"Für viele ist der Zeilberg schon eine neue Heimat." Gemeint sind "angeschlagene Menschen", wie Olaf Betz seine Schützlinge bezeichnet. Psychisch kranke Menschen. In Wohngruppe und Einzelwohnungen werden sie vom sozialpsychiatrischen Verbund Haßberge im Rahmen eines Integrationsprojektes des Diakonischen Werks Bamberg-Forchheim zum Teil seit Jahren betreut. Aber auch dazu angeleitet, Eigeninitiativen zu entwickeln. Und die gibt es es zuhauf.

So wurde in den letzten Wochen in Eigenregie eine Bühne gebaut, um die einstmals beliebte Open-air-Veranstaltung "Lieder einer Sommernacht" wieder aufleben zu lassen (Programm siehe unten). Die Idee dazu entstand beim Oktoberfest im Herbst, als die Weisachtaler aufspielten und sich Dirigent Dimitry Braudo an den Möglichkeiten des Festplatzes im Wald ergötzte. "Das hat ihm so gut gefallen, dass er spontan eine Veranstaltung im Rahmen des 60. Jubiläums einplante", erinnert sich Olaf Betz, der Koordinator des sozialpsychiatrischen Verbundes.

Die Einrichtung ist erfolgreich
Kann ein einstmals Alkoholabhängiger in einem Biergarten arbeiten? "Es funktioniert", versichern Betz und die Leiterin des Integrationsprojektes, Andrea Wolter. Und verweisen auf die Erfolge dieser Einrichtung, die auch im Winter immer mittwochs, freitags, am Wochenende und an Feiertagen geöffnet hat.

"Das organisieren unsere Klienten fast in Alleinregie", unterstreicht Betz. Für angemeldete Besuchergruppe stehen zudem noch Gästezimmer zu Verfügung. "Die Kriminalpolizei aus Schweinfurt hat ihren Betriebsausflug schon hierher gemacht, die HUK kommt, aber auch Colliefreunde und Husky-Züchter", blickt Olaf Betz zurück.

"Unsere Leute haben somit eine Aufgabe und Ansprache und kommen aus ihren Häusern raus", ergänzt die Leiterin. Und werden zur Selbstständigkeit angeleitet. So werden aus der Küche auf dem Zeilberg das sozialpsychiatrische Zentrum in Ebern, Kindergärten und Altenheime versorgt und das Essen auf Rädern losgeschickt. "Dazu haben wir noch eine Garten-/Forstgruppe, die Hochbeete bepflanzt, Hecken schneidet, Unkraut jätet, wie zuletzt im Jugendgästehaus der Diakonie am Bamberger Kaulberg.

Frühere Bewohner kommen gerne zum Helfen vorbei
"Einer unserer Bewohner lebte schon hier, als es noch ein Heim für Schwererziehbare war und Basalt gepickelt werden musste", schaut Betz in die Runde eines Personenkreises, der rund 30 angeschlagene Menschen umfasst. Andere haben sich längst ins betreute Wohnen verabschiedet, kommen aber immer auf den Zeilberg, um zu helfen wie ein 77-Jähriger aus Maroldsweisach, sehen sich die Verantwortlichen in ihrer Betreuungsarbeit bestätigt.

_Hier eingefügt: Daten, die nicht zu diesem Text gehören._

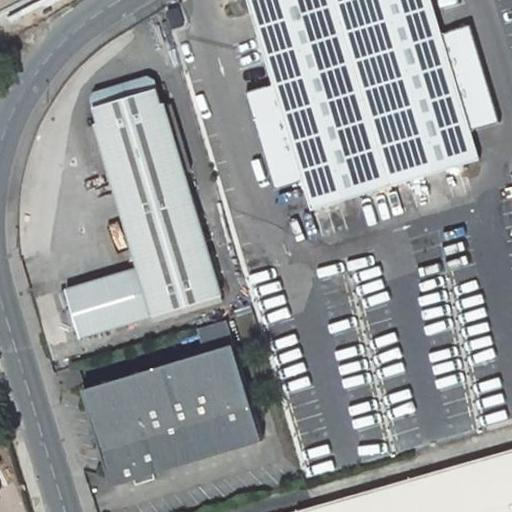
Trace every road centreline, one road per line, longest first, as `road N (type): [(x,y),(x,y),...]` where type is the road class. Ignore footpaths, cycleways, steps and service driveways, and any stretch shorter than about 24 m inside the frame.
road 1 (tertiary): [(69,511),(8,325),(0,271)]
road 2 (tertiary): [(0,160),(12,112),(80,29),(121,0)]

Neu ins Beschäftigungsprogramm aufgenommen haben die fünf Betreuer, die sich aus Erziehern, Pflegern und Sozialpädagogen zusammensetzen, einen Flohmarkt, der in einem einstigen Schuppen eingerichtet wurde und stets zusammen mit dem Biergarten geöffnet hat. "Dieses Arbeitsprojekt ist bestens angelaufen", schwärmen Wolter und Betz nicht ohne Stolz. "Dazu haben wir zwei Laster laufen", so Betz, um bei Haus-Entrümpelungen oder Umzügen wertvolle Sachen herauszufischen. "Dafür haben wir gute Leute, die Bescheid wissen, welche Dinge noch einen Wert haben."

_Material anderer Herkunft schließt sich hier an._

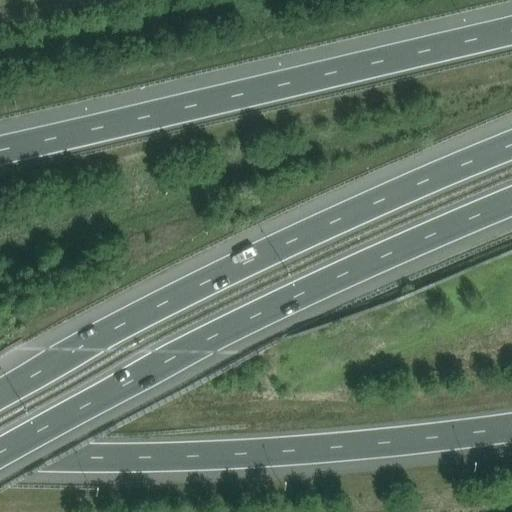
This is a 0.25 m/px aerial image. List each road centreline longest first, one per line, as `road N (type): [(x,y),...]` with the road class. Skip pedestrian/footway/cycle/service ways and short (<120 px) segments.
road 1 (motorway): [(0,449),(296,293),(511,201)]
road 2 (motorway): [(511,144),(285,241),(0,391)]
road 3 (motorway): [(511,30),(0,151)]
road 4 (motorway): [(0,454),(174,456),(511,425)]
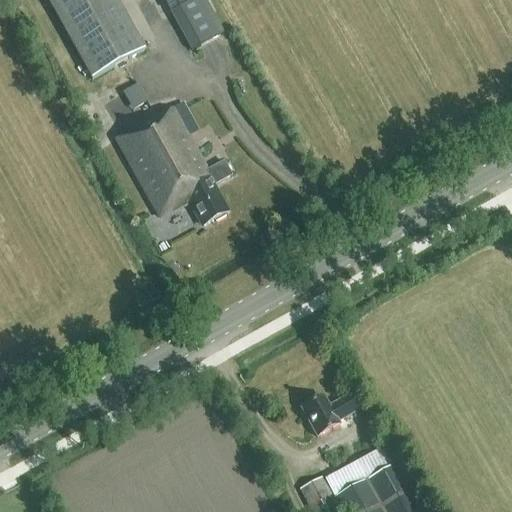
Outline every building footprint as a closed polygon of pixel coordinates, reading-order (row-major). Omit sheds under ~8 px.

So kam eine Sammlung zusammen, die Charme hat, wie sich auf den ersten Blick zeigt. "Geschirr aus Schloss Amalienburg etwa, oder eine Bierkrugsammlung, die Rückschlüsse auf das einstige Faible der jeweiligen Besitzer zulässt - vom Seebär bis zum König-Ludwig-Fan.


Open-Air-Programm
Im Rahmen der Feierlichkeiten der Weisachtaler Blasmusik findet am Samstag, 11. Juli, auf dem Zeilberg auf der Festwiese am Biergarten ein Musikabend statt:

18 Uhr Es spielt die Weisachtaler Blasmusik unter Leitung von Dimitry Braudo;

21 Uhr Die Blue Swing Bigband unter Leitung von Bernd Schmidt löst die Maroldsweisacher ab.